_Extrait du document_.
┌──

Le 4 juin dernier M François Rocher, professeur en science politique à l’Université d’Ottawa, est passé dans les bureaux du LABRRI pour donner un atelier sur les politiques interculturelles au Québec. Voici un résumé de cet atelier préparé par Arthur Pecini et Marta Massana.
L’atelier de M Rocher a principalement abordé trois éléments :
1) La compréhension de la notion d’interculturalisme et ses principes fondamentaux dans le contexte québécois;
2) Une présentation de la méthodologie utilisée pour analyser les politiques d’accueil et d’intégration des nouveaux arrivants au Québec;
3) Une réflexion épistémologique sur la notion d’interculturalisme ainsi que sur la pertinence du modèle d’analyse.
Dans un premier temps, Rocher a fait un retour historique sur l’utilisation du mot interculturel. Même si le concept d’interculturalisme fait son apparition au début des années 1960, c’est surtout à partir des années 1980 que la notion commence à faire partie des politiques d’intégration et d’accueil des nouveaux arrivants au Québec. L’interculturalisme est alors axé sur : 1) la reconnaissance du droit à la différence culturelle dans une dynamique d’harmonisation et de convergence; 2) La nécessité d’apprécier la différence culturelle comme une richesse; 3) établir des échanges; et 4) favoriser les échanges culturels dans un contexte d’une société francophone.
Dans les années 1990, les axes d’intervention en matière d’intégration se déclinent comme suit : 1) l’apprentissage du français occupe une place centrale; 2) la participation citoyenne au niveau social, économique et politique est recherchée; 3) la valorisation des relations intercommunautaires harmonieuses; 4) la reconnaissance d’une culture publique commune.

└──

_Liste des tâches_.
(A) Selon l'extrait sur les politiques interculturelles au Québec, dans quelle université François Rocher enseigne-t-il la science politique ?
(B) Rédigez la suite de l'extrait sur les politiques interculturelles au Québec, en reprenant après sa dernière phrase.
Les items placés après ce texte forment un matériau à part, sans lien avec lui.

_Section des données_.
┌──

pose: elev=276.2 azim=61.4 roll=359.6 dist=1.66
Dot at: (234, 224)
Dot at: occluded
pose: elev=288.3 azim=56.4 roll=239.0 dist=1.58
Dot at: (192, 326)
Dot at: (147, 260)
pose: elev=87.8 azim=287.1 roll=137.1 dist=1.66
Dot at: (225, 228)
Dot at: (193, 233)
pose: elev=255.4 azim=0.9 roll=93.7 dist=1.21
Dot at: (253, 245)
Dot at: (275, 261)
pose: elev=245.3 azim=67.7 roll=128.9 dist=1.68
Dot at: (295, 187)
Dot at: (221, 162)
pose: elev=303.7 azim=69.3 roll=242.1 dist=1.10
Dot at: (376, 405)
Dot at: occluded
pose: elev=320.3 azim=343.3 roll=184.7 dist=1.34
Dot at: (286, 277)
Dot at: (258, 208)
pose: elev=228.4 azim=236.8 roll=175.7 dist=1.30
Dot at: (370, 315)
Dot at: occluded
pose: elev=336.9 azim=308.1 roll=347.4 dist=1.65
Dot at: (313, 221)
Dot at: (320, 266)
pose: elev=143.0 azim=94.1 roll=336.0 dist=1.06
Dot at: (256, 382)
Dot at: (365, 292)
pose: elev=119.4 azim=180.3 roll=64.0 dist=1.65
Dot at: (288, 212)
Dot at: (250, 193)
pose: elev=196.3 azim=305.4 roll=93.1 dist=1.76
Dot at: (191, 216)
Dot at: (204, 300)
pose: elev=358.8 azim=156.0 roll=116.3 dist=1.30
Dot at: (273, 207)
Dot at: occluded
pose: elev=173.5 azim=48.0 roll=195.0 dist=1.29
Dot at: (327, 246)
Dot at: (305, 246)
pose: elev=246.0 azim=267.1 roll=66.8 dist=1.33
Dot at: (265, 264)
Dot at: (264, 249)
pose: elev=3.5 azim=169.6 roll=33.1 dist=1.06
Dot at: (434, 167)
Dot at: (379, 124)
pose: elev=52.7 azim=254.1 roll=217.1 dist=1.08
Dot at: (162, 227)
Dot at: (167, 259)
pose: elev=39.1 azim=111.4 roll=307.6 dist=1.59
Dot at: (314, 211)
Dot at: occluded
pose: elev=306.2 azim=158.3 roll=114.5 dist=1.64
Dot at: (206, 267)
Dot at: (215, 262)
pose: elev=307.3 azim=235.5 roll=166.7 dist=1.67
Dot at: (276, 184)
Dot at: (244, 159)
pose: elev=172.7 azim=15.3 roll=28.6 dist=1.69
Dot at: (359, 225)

└──

_Les réponses_.
(A) Il enseigne à l'Université d'Ottawa.

(B)
Dans les années 2000, par contre, les politiques visant l’intégration des nouveaux arrivants mettent l’accent sur : 1) la pleine participation des minorités culturelles, dans le développement du Québec en portant une attention particulière à l’accueil et à l’accès durable à l’emploi; 2) la pleine reconnaissance de la diversité; 3) les droits fondamentaux; et 4) la loyauté à la nation québécoise.
Finalement et à partir des travaux issus de la Commission Bouchard-Taylor, les politiques d’accueil et d’intégration des nouveaux arrivants au Québec sont invitées à se concentrer : 1) la cohésion sociale; 2) la nécessité de définir des orientations communes par l’ensemble de la société; 3) la prise en charge de l’existence d’un rapport majorité-minorité; et 4) la diversité comprise comme une valeur en même temps que renvoyant à crainte quant à la continuité du noyau francophone.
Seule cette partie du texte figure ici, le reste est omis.